Pour répondre à notre problématique, on peut donc dire que l'agriculture conventionnelle, l'agriculture biologique et les OGM peuvent tout les trois relever le défi de la faim dans le monde. Cependant, chaque technique agricole a ses avantages et ses inconvénients. L'agriculture conventionnelle produit en grande quantité, mais en revanche elle pollue beaucoup ( Pollution par les machines agricoles ( L'aire ), les pesticides ( La terre )...).Cette agriculture est la plus répandue à travers le monde.

En ce qui concerne l'agriculture Bio, elle est une agriculture plus seine et plus proche de la nature. Elle peut répondre à la faim dans le monde, mais celle-ci n'est pas accessible de part son prix qui est beaucoup plus élevé que dans l'agriculture conventionnelle. De ce fait, celle-ci n'est pas abordable par les pays pauvres, en règle générale par les populations pauvres  et même pour une partie de la population des pays développés puisque que les produits bio sont plus onéreux.

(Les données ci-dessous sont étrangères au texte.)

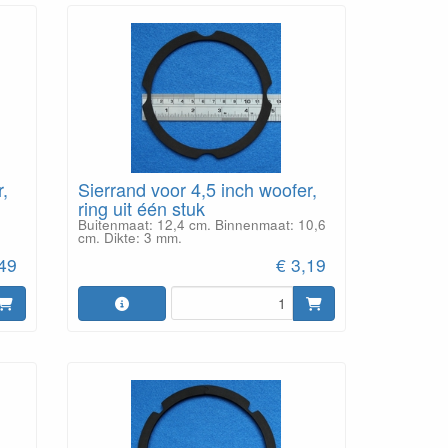
r,
Sierrand voor 4,5 inch woofer,
ring uit één stuk
Buitenmaat: 12,4 cm. Binnenmaat: 10,6
cm. Dikte: 3 mm.
,49
€ 3,19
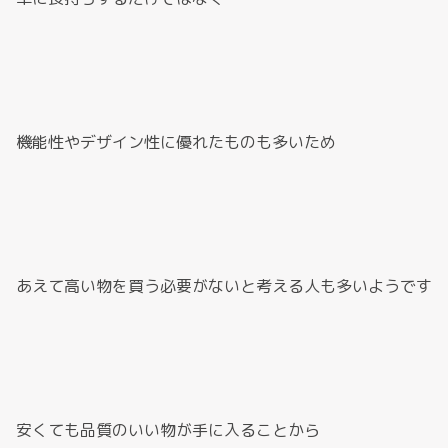
機能性やデザイン性に優れたものも多いため
あえて高い物を買う必要がないと考える人も多いようです
安くても品質のいい物が手に入ることから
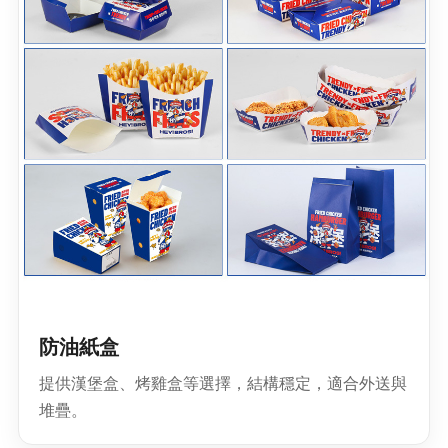
防油紙盒
提供漢堡盒、烤雞盒等選擇，結構穩定，適合外送與
堆疊。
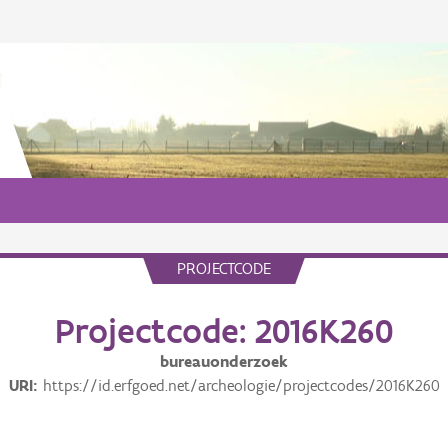
PROJECTCODE
Projectcode: 2016K260
bureauonderzoek
URI
https://id.erfgoed.net/archeologie/projectcodes/2016K260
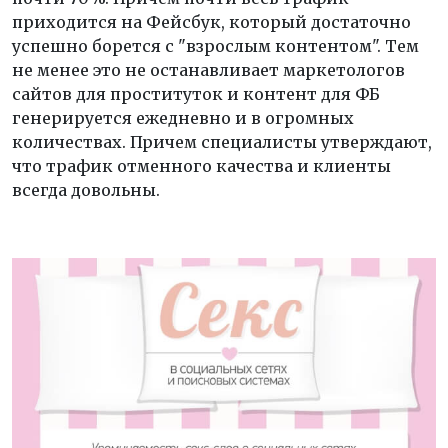
приходится на Фейсбук, который достаточно
успешно борется с "взрослым контентом". Тем
не менее это не останавливает маркетологов
сайтов для проституток и контент для ФБ
генерируется ежедневно и в огромных
количествах. Причем специалисты утверждают,
что трафик отменного качества и клиенты
всегда довольны.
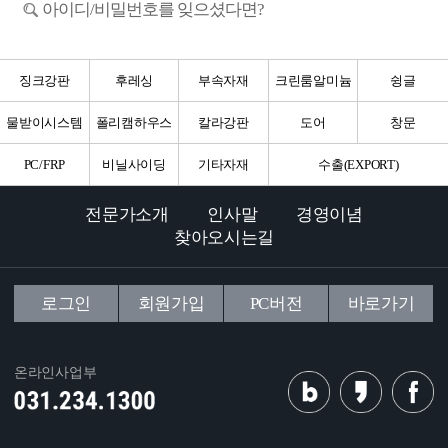
아이디/비밀번호를 잊으셨다면?
징크강판
후레싱
부속자재
크린룸알미늄
슁글
물받이시스템
폴리캠하우스
칼라강판
도어
창문
PC/FRP
비닐사이딩
기타자재
수출(EXPORT)
전문가소개
인사말
경영이념
찾아오시는길
로그인
회원가입
PC버전
바로가기
온라인사업부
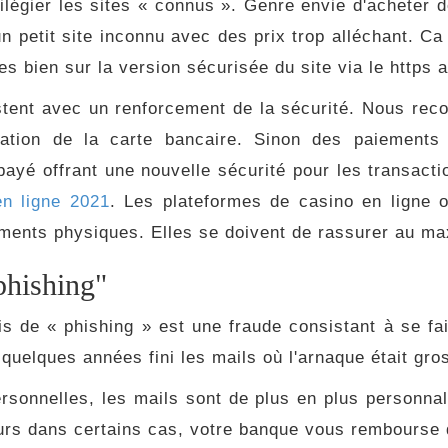
vilégier les sites « connus ». Genre envie d'acheter
petit site inconnu avec des prix trop alléchant. Ca 
es bien sur la version sécurisée du site via le https 
nt avec un renforcement de la sécurité. Nous recom
ilisation de la carte bancaire. Sinon des paieme
payé offrant une nouvelle sécurité pour les transact
n ligne 2021
. Les plateformes de casino en ligne 
ements physiques. Elles se doivent de rassurer au m
phishing"
s de « phishing » est une fraude consistant à se fai
 quelques années fini les mails où l'arnaque était g
rsonnelles, les mails sont de plus en plus personnal
lleurs dans certains cas, votre banque vous rembourse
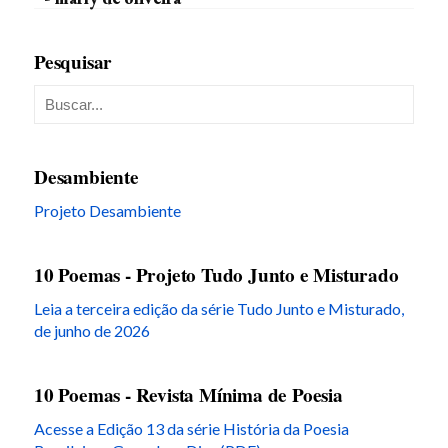
Pesquisar
Desambiente
Projeto Desambiente
10 Poemas - Projeto Tudo Junto e Misturado
Leia a terceira edição da série Tudo Junto e Misturado,
de junho de 2026
10 Poemas - Revista Mínima de Poesia
Acesse a Edição 13 da série História da Poesia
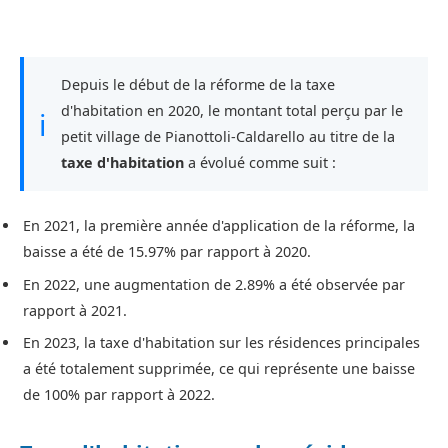
Depuis le début de la réforme de la taxe
d'habitation en 2020, le montant total perçu par le
ℹ
petit village de Pianottoli-Caldarello au titre de la
taxe d'habitation
a évolué comme suit :
En 2021, la première année d'application de la réforme, la
baisse a été de 15.97% par rapport à 2020.
En 2022, une augmentation de 2.89% a été observée par
rapport à 2021.
En 2023, la taxe d'habitation sur les résidences principales
a été totalement supprimée, ce qui représente une baisse
de 100% par rapport à 2022.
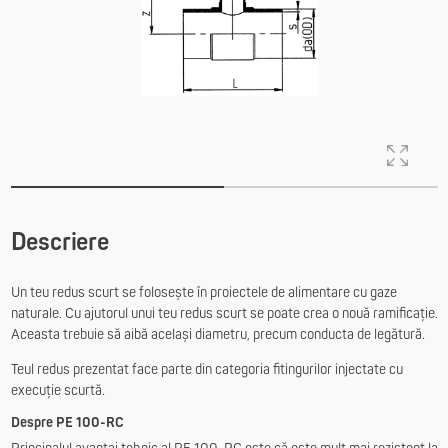
Descriere
Un teu redus scurt se folosește în proiectele de alimentare cu gaze
naturale. Cu ajutorul unui teu redus scurt se poate crea o nouă ramificație.
Aceasta trebuie să aibă același diametru, precum conducta de legătură.
Teul redus prezentat face parte din categoria fitingurilor injectate cu
execuție scurtă.
Despre PE 100-RC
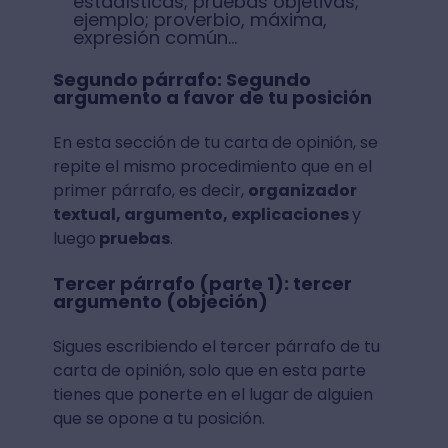
estadísticas; pruebas objetivas;
ejemplo; proverbio, máxima,
expresión común...
Segundo párrafo: Segundo
argumento a favor de tu posición
En esta sección de tu carta de opinión, se
repite el mismo procedimiento que en el
primer párrafo, es decir,
organizador
textual, argumento, explicaciones
y
luego
pruebas
.
Tercer párrafo (parte 1): tercer
argumento (objeción)
Sigues escribiendo el tercer párrafo de tu
carta de opinión, solo que en esta parte
tienes que ponerte en el lugar de alguien
que se opone a tu posición.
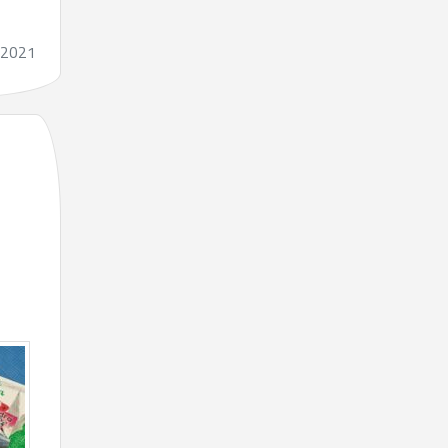
.2021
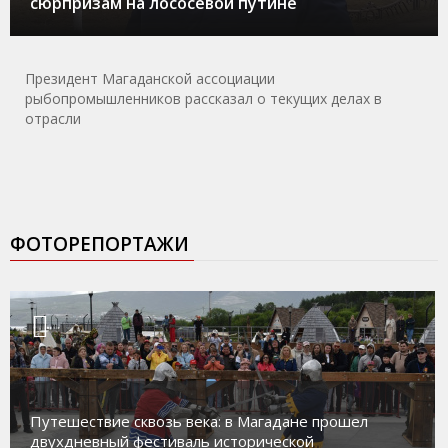
сюрпризам на лососевой путине
Президент Магаданской ассоциации
рыбопромышленников рассказал о текущих делах в
отрасли
ФОТОРЕПОРТАЖИ
Путешествие сквозь века: в Магадане прошел
двухдневный фестиваль исторической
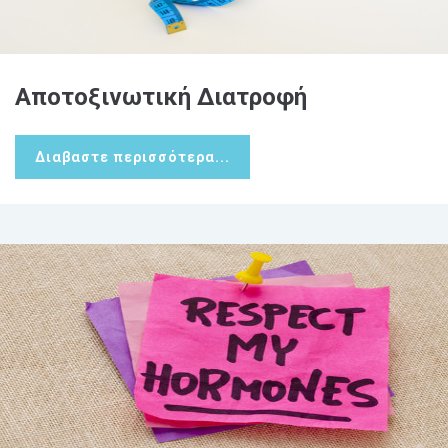
Αποτοξινωτική Διατροφή
Διαβαστε περισσότερα...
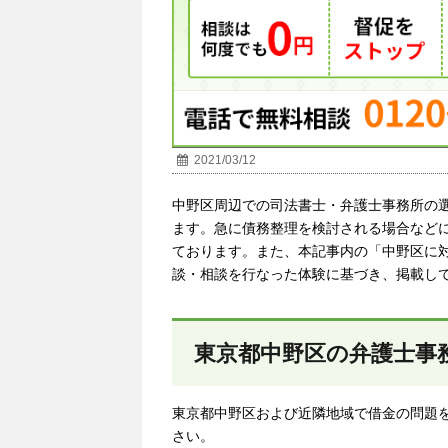
2021/03/12
中野区周辺での司法書士・弁護士事務所の
ます。急に債務整理を検討される場合など
ております。また、本記事内の「中野区に
談・相談を行なった体験に基づき、掲載し
東京都中野区の弁護士事
東京都中野区および近隣地域で借金の問題
さい。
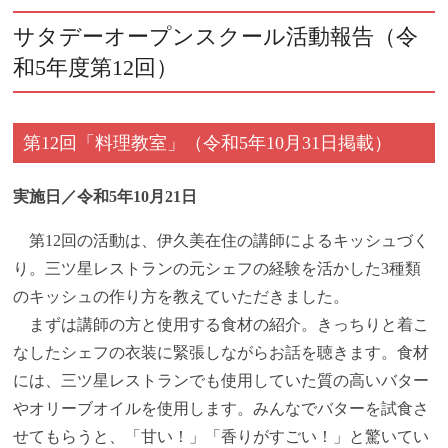
サタデーオープンスクール活動報告（令
和5年度第12回）
第12回「料理教室」（令和5年10月31日掲載）
実施日／令和5年10月21日
第12回の活動は、伊久美在住の講師によるキッシュづく
り。三ツ星レストランの元シェフの経験を活かした3種類
のキッシュの作り方を教えていただきました。
まずは講師の方と使用する食材の紹介。きっちりと着こ
なしたシェフの衣装に緊張しながらお話を聴きます。食材
には、三ツ星レストランでも使用していた質の高いバター
やオリーブオイルを使用します。みんなでバターを試食さ
せてもらうと、「甘い！」「香りがすごい！」と驚いてい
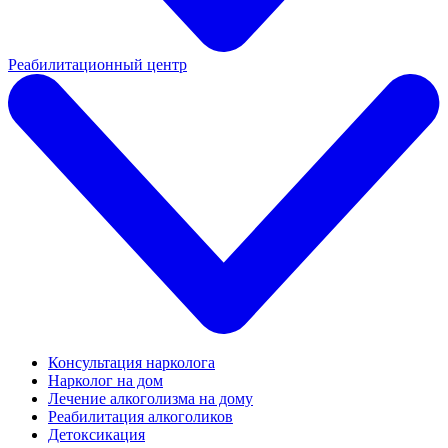
Реабилитационный центр
Консультация нарколога
Нарколог на дом
Лечение алкоголизма на дому
Реабилитация алкоголиков
Детоксикация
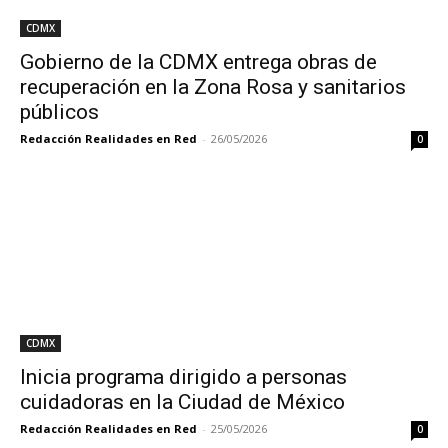
CDMX
Gobierno de la CDMX entrega obras de
recuperación en la Zona Rosa y sanitarios
públicos
Redacción Realidades en Red
-
26/05/2026
0
CDMX
Inicia programa dirigido a personas
cuidadoras en la Ciudad de México
Redacción Realidades en Red
-
25/05/2026
0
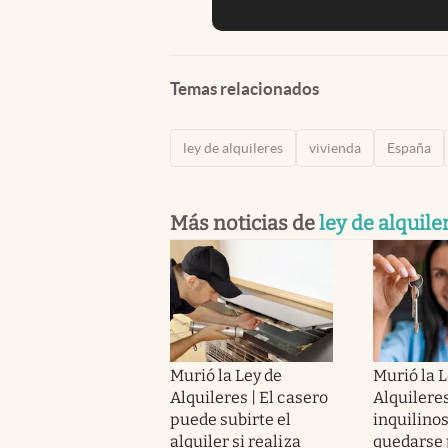
Temas relacionados
ley de alquileres
vivienda
España
Más noticias de
ley de alquile
Murió la Ley de
Murió la L
Alquileres | El casero
Alquileres
puede subirte el
inquilino
alquiler si realiza
quedarse 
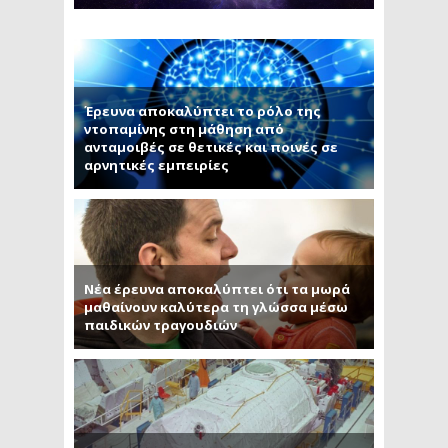
Έρευνα αποκαλύπτει το ρόλο της
ντοπαμίνης στη μάθηση από
ανταμοιβές σε θετικές και ποινές σε
αρνητικές εμπειρίες
Νέα έρευνα αποκαλύπτει ότι τα μωρά
μαθαίνουν καλύτερα τη γλώσσα μέσω
παιδικών τραγουδιών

Dans le cas des OGM, ils peuvent contribuer en partie au défi de la faim dans le monde, mais ne peuvent  en aucun cas être la seule solution au problème de la faim, puisqu'a notre époque nous n'avons pas assez de recul sur ces produits génétiquement modifiés.Ils ont, certes, de nombreux avantages pour augmenter les rendements agricoles mondiaux, mais ils peuvent être dangereux pour la santé et pour l'envrionnement.

On peut donc affirmer que toutes techniques agricoles, sur certains points relèvent le defi de la faim de le monde. Mais de nombreux inconvénients subsitent. Pour autant, les principales victimes de la faim demeurent à 80% des ruraux. Il convient dès à présent d'agir et de traiter le problème à sa source : impliquer les paysans concernés dans des solutions locales simples et efficaces.